Contrairement à une idée répandue, conserver les gourmands présente plusieurs avantages significatifs. Loin de « voler » l’énergie de la plante, ils y contribuent activement. Leurs feuilles participent à la photosynthèse, produisant davantage de sève et de nutriments pour l’ensemble du plant. Cette vigueur accrue peut se traduire par une récolte plus abondante. En effet, chaque gourmand laissé en place a le potentiel de développer ses propres bouquets de fleurs et de fruits. De plus, un feuillage plus dense offre une meilleure protection des tomates contre les brûlures du soleil, un phénomène fréquent lors des étés chauds. Voici un résumé des principaux bénéfices :

  • Augmentation de la photosynthèse : plus de feuilles signifie plus d’énergie pour la plante.
  • Potentiel de récolte accru : chaque gourmand peut devenir une nouvelle branche fructifère.
  • Protection des fruits : le feuillage supplémentaire protège les tomates des coups de soleil.
  • Meilleure résilience : un plant plus touffu peut mieux résister à certaines maladies ou attaques de nuisibles.

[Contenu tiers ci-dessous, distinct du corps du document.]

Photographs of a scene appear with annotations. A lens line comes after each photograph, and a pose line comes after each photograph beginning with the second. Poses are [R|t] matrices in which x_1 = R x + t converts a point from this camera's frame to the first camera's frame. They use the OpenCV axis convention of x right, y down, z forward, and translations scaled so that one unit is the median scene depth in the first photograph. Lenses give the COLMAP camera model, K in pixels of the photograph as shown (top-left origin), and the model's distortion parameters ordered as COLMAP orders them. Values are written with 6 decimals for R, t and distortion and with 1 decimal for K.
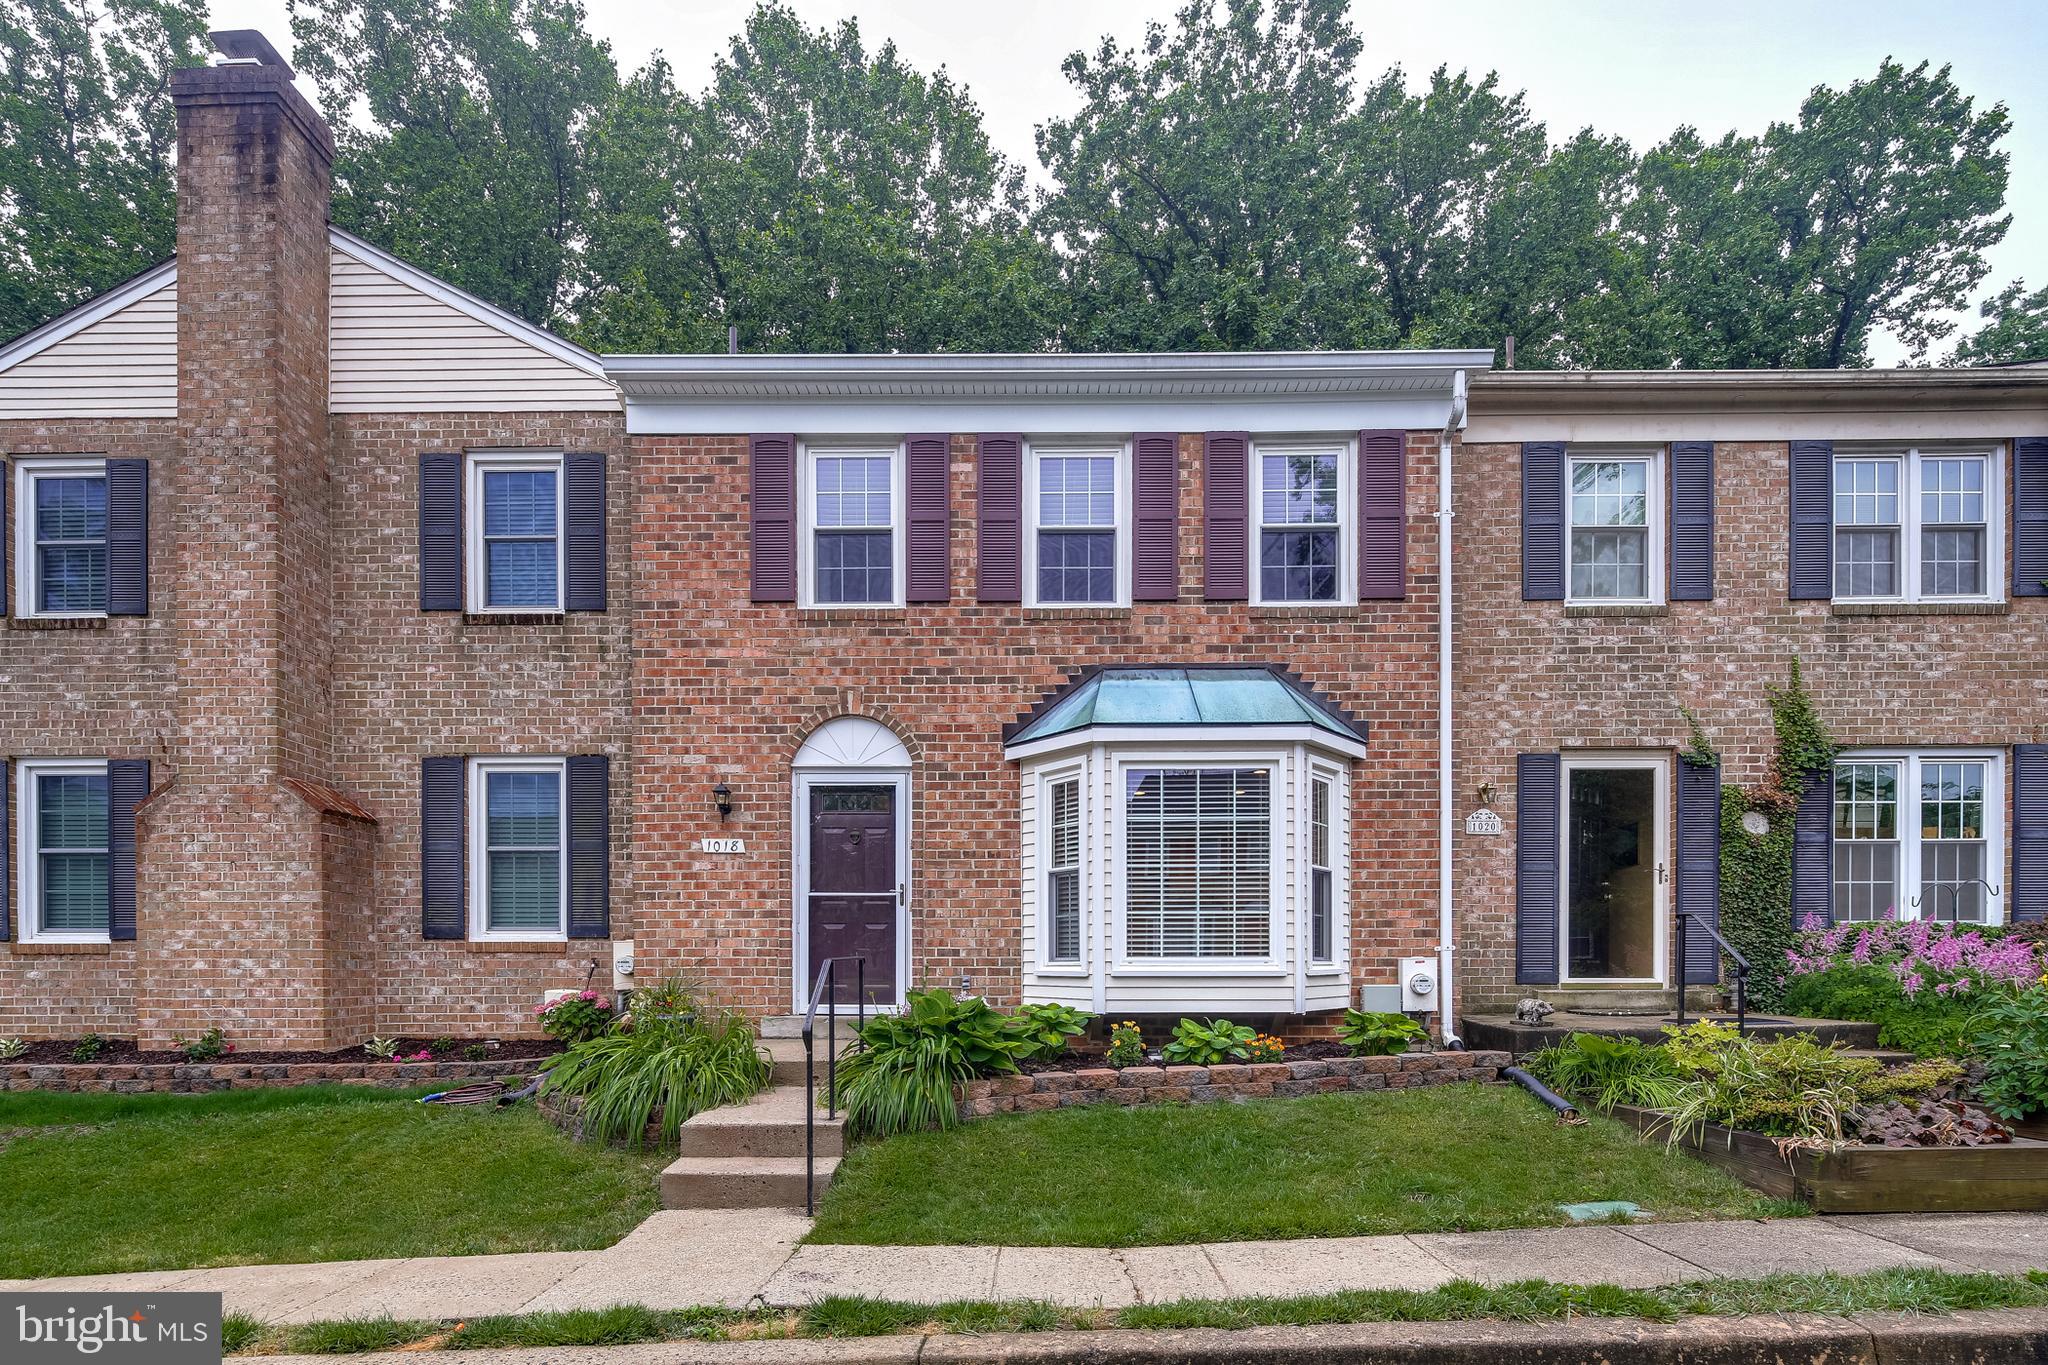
lens RADIAL K [[988.0, 0, 1032.9], [0, 988.0, 679.8], [0, 0, 1]] dist [-0.002159, -0.002310]
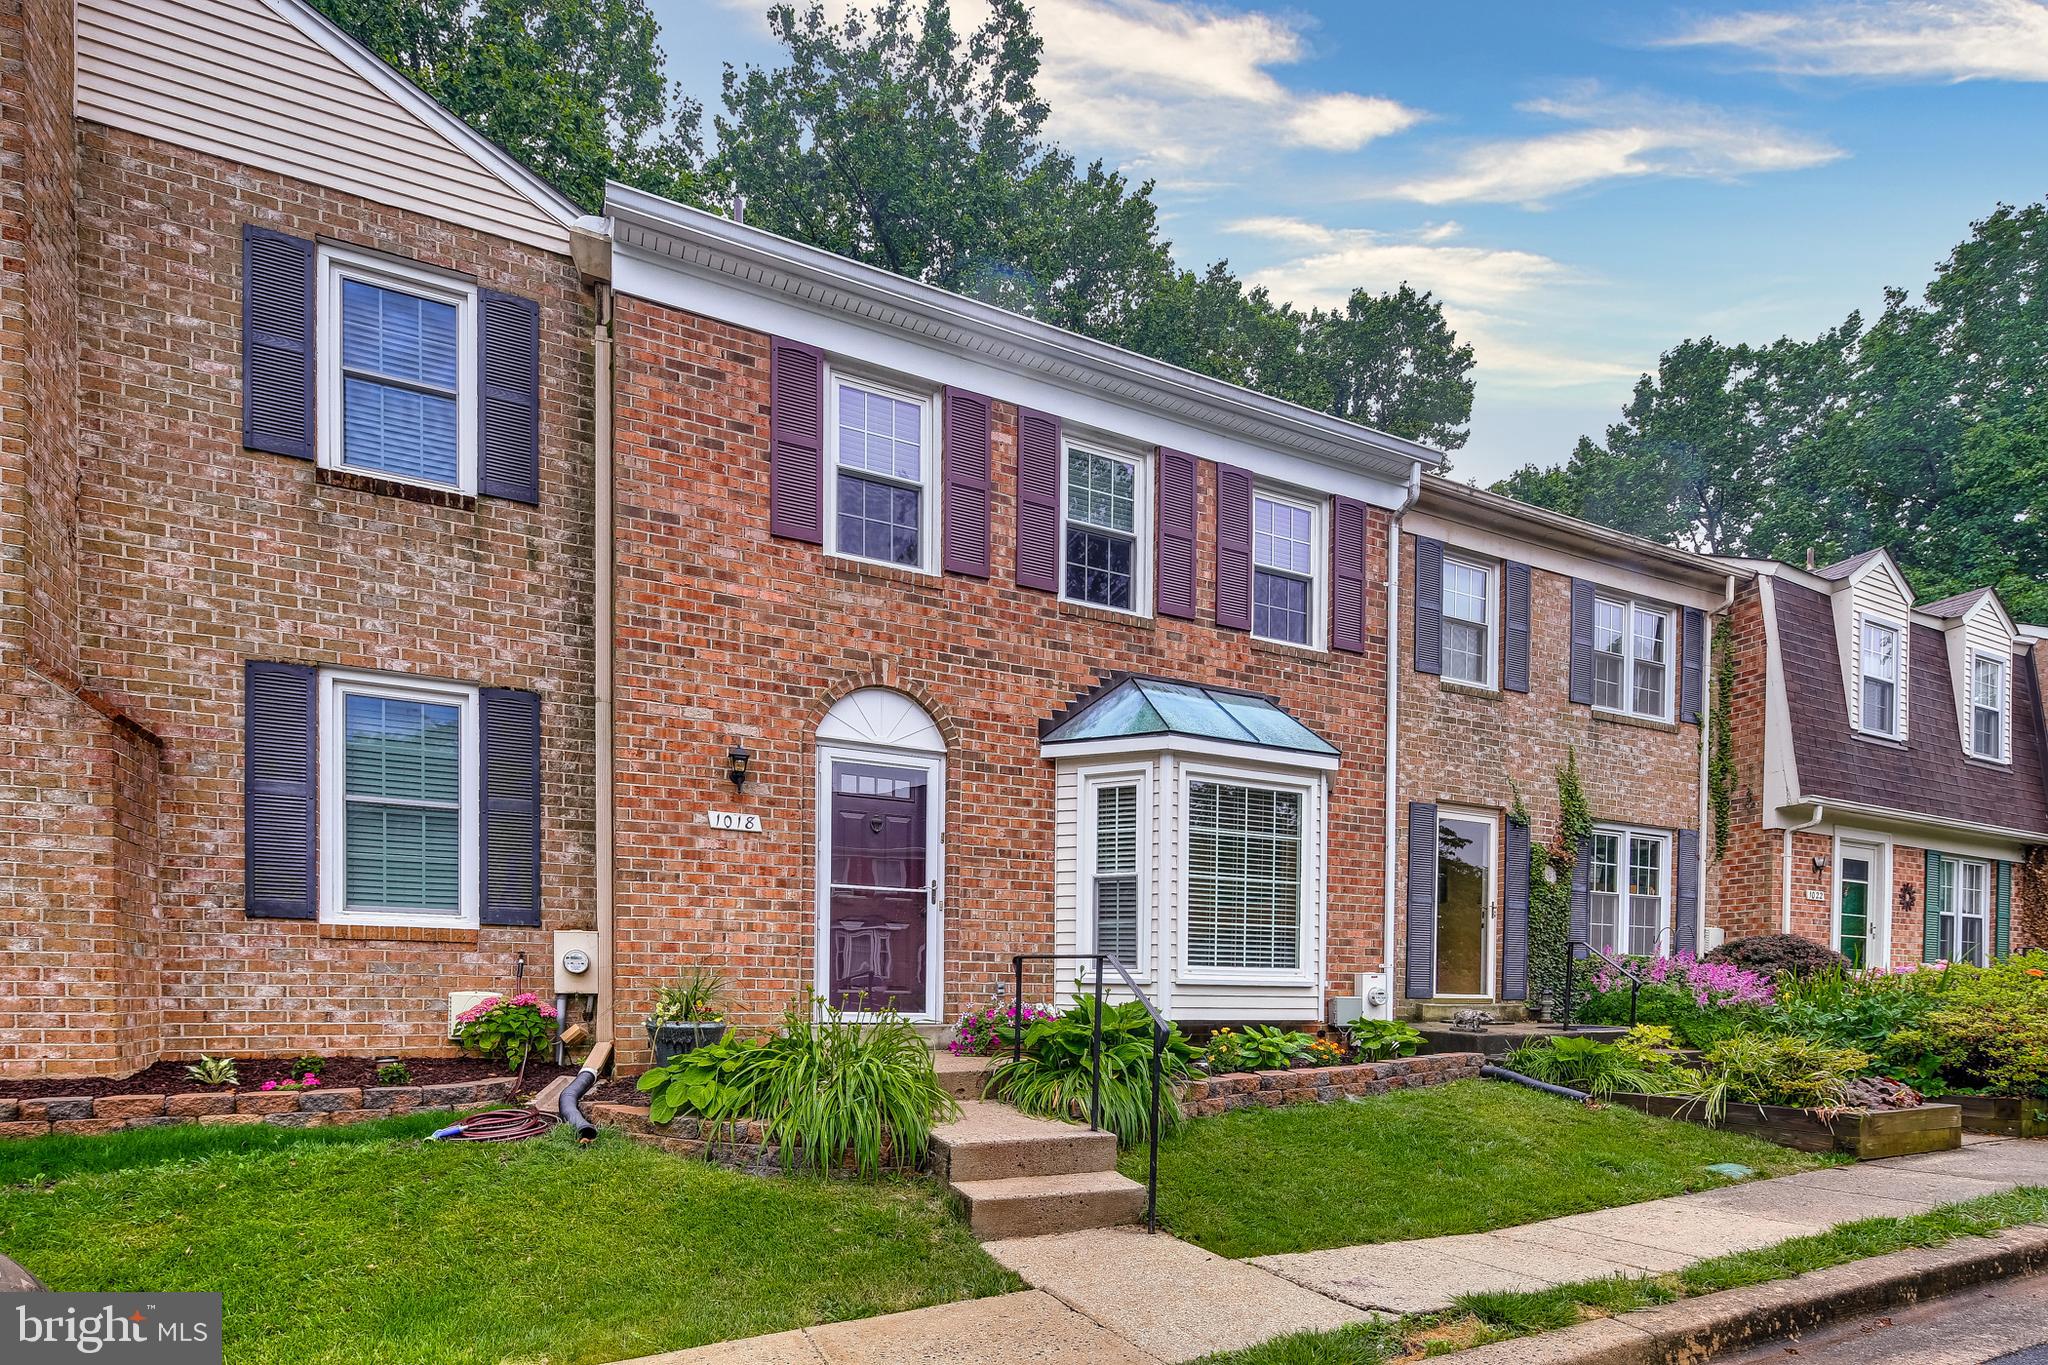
lens RADIAL K [[1004.5, 0, 1024.5], [0, 1004.5, 722.8], [0, 0, 1]] dist [0.004114, -0.008226]
pose [[0.897109, 0.127380, 0.423049, -0.437414], [-0.136005, 0.990659, -0.009879, 0.058301], [-0.420355, -0.048674, 0.906053, 0.131675]]
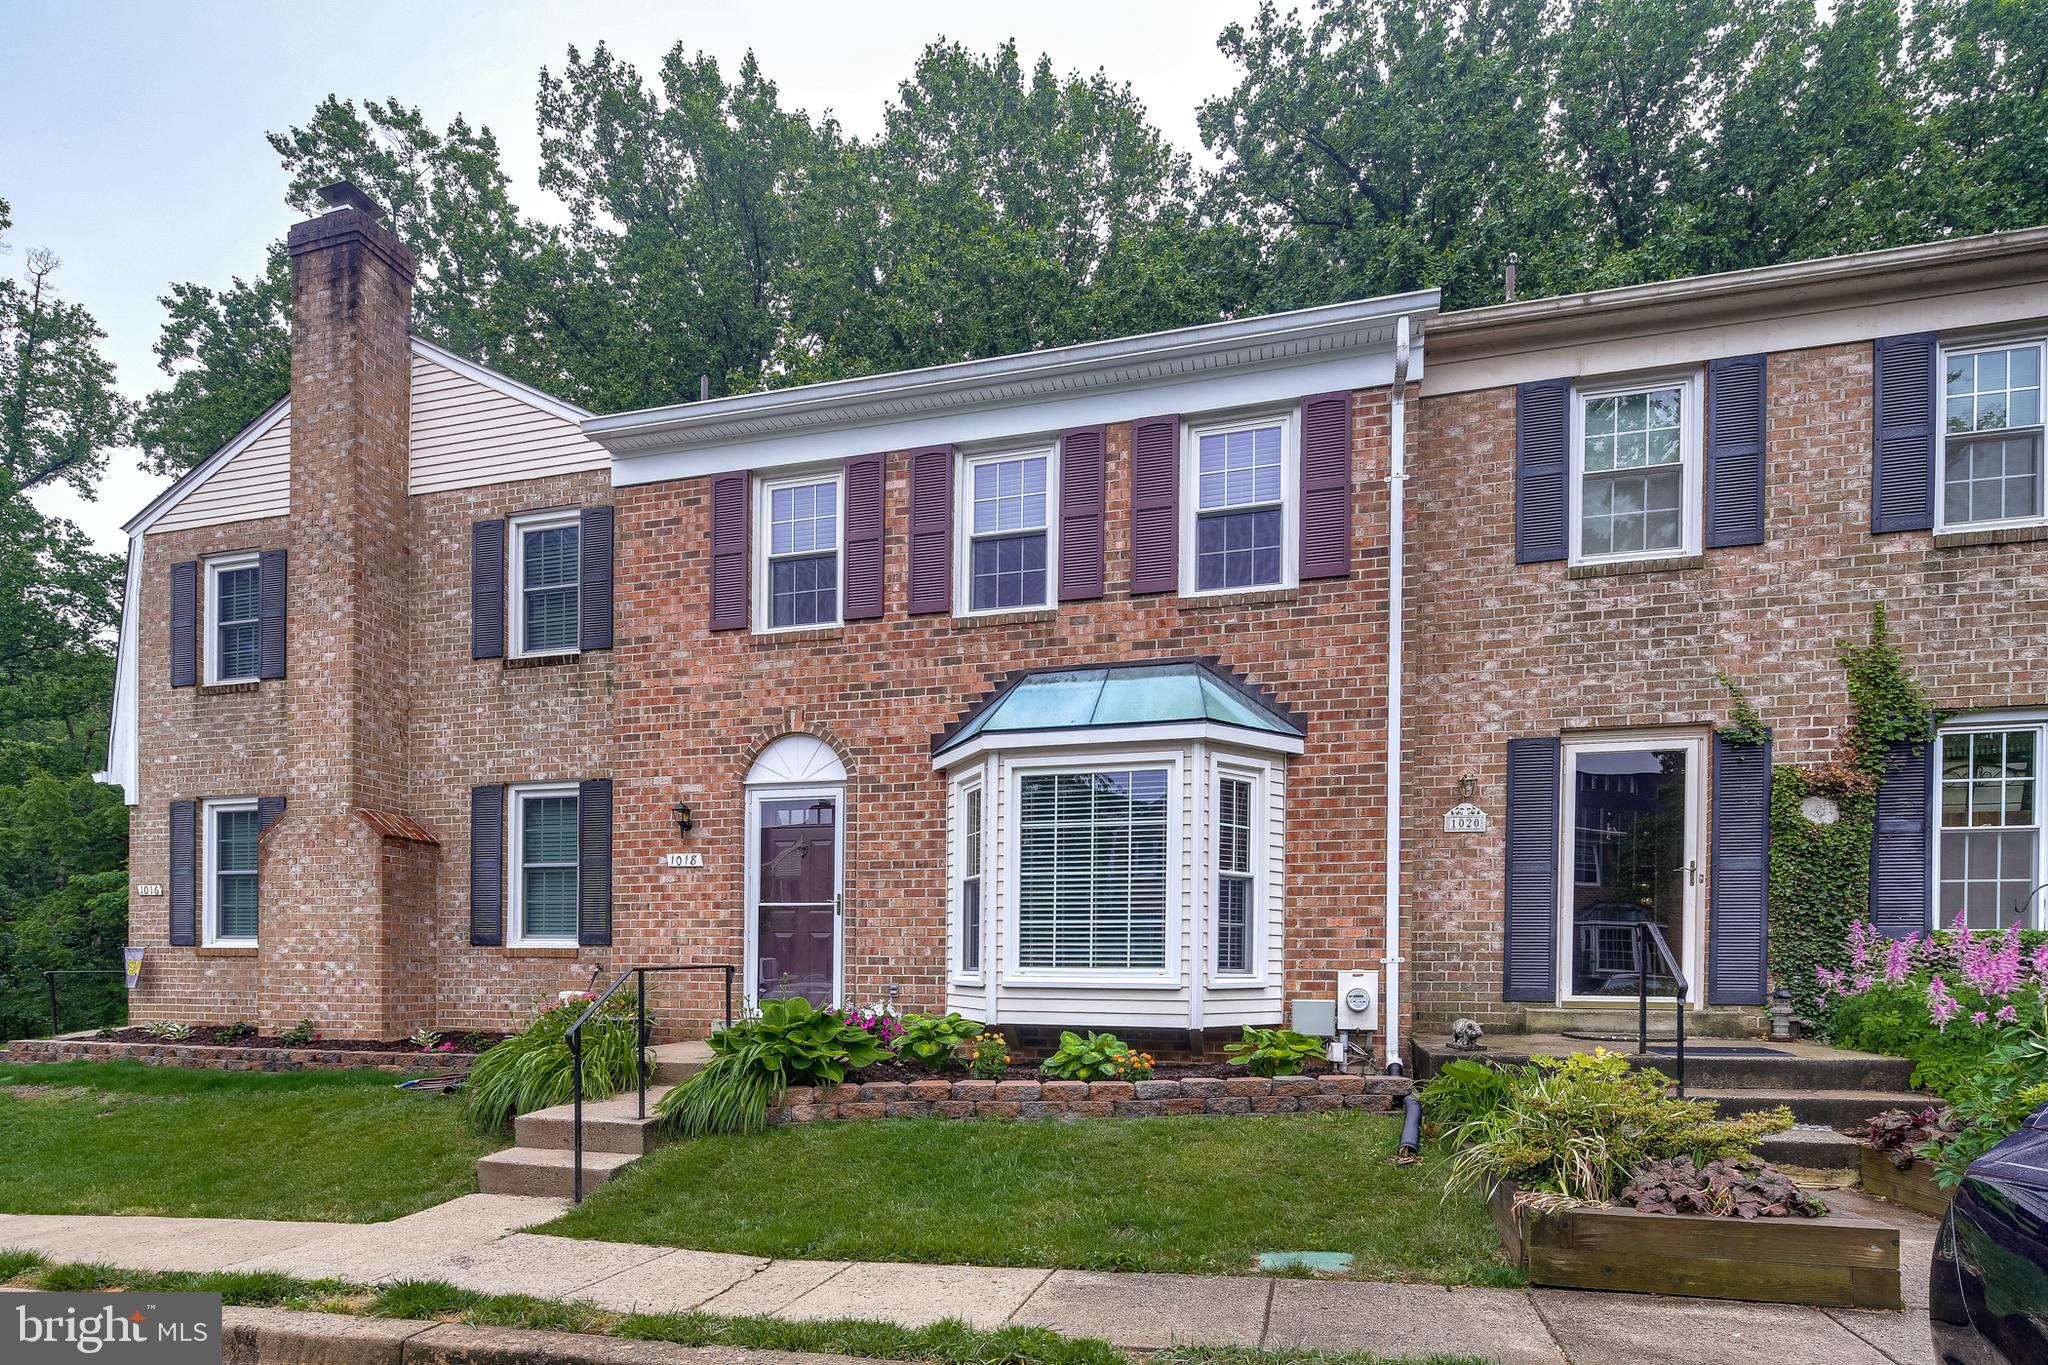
lens RADIAL K [[988.8, 0, 1011.5], [0, 988.8, 682.3], [0, 0, 1]] dist [0.002022, -0.006381]
pose [[0.967960, -0.060739, -0.243646, 0.291786], [0.060757, 0.998125, -0.007446, 0.003917], [0.243641, -0.007596, 0.969836, 0.038931]]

Cette approche, cependant, n’est pas universelle et son efficacité peut varier selon le type de plant que l’on cultive.

Quelles variétés de tomates bénéficieront de la non-intervention

La décision de tailler ou non les gourmands dépend fortement de la variété de tomate cultivée. On distingue principalement deux types de croissance :

Type de croissanceRecommandation sur la tailleCaractéristiques
IndéterminéeLaisser les gourmands est bénéfiqueCroissance continue tout au long de la saison, production étalée. Ce sont les principales concernées par ce débat.
DéterminéeTaille non nécessaire, voire déconseilléeCroissance qui s’arrête une fois une taille définie atteinte. Les fruits mûrissent sur une période courte. Supprimer les gourmands réduirait drastiquement la récolte.

Ainsi, pour les variétés à croissance indéterminée comme la ‘Cœur de bœuf’ ou la ‘Marmande’, laisser quelques gourmands bien placés peut s’avérer très productif. Pour les variétés déterminées, souvent cultivées en pot, la question ne se pose quasiment pas. Ces distinctions botaniques sont essentielles pour comprendre pourquoi certaines croyances sur la taille perdurent.

Les idées reçues sur la taille des gourmands

La pratique de la suppression des gourmands repose sur des dogmes de jardinage tenaces. L’idée principale est que sans eux, la plante concentrerait toute sa sève vers les fruits de la tige principale, qui deviendraient alors plus gros. Si cela peut être partiellement vrai pour le calibre des fruits, c’est au détriment de la quantité globale. L’autre argument courant est celui de l’aération : un plant moins touffu serait moins sujet aux maladies comme le mildiou. Cependant, un palissage et un espacement adéquats entre les plants permettent de garantir une bonne circulation de l’air, même avec un feuillage plus dense. La suppression systématique n’est donc pas la seule solution pour prévenir les maladies.

Il apparaît donc que la suppression des gourmands est plus une tradition qu’une nécessité absolue. Observer ses plants, comprendre leurs besoins spécifiques selon leur variété et leur environnement, et expérimenter sont les clés d’une récolte réussie. Laisser vivre ces tiges secondaires pourrait bien vous surprendre par l’abondance et la saveur de vos tomates.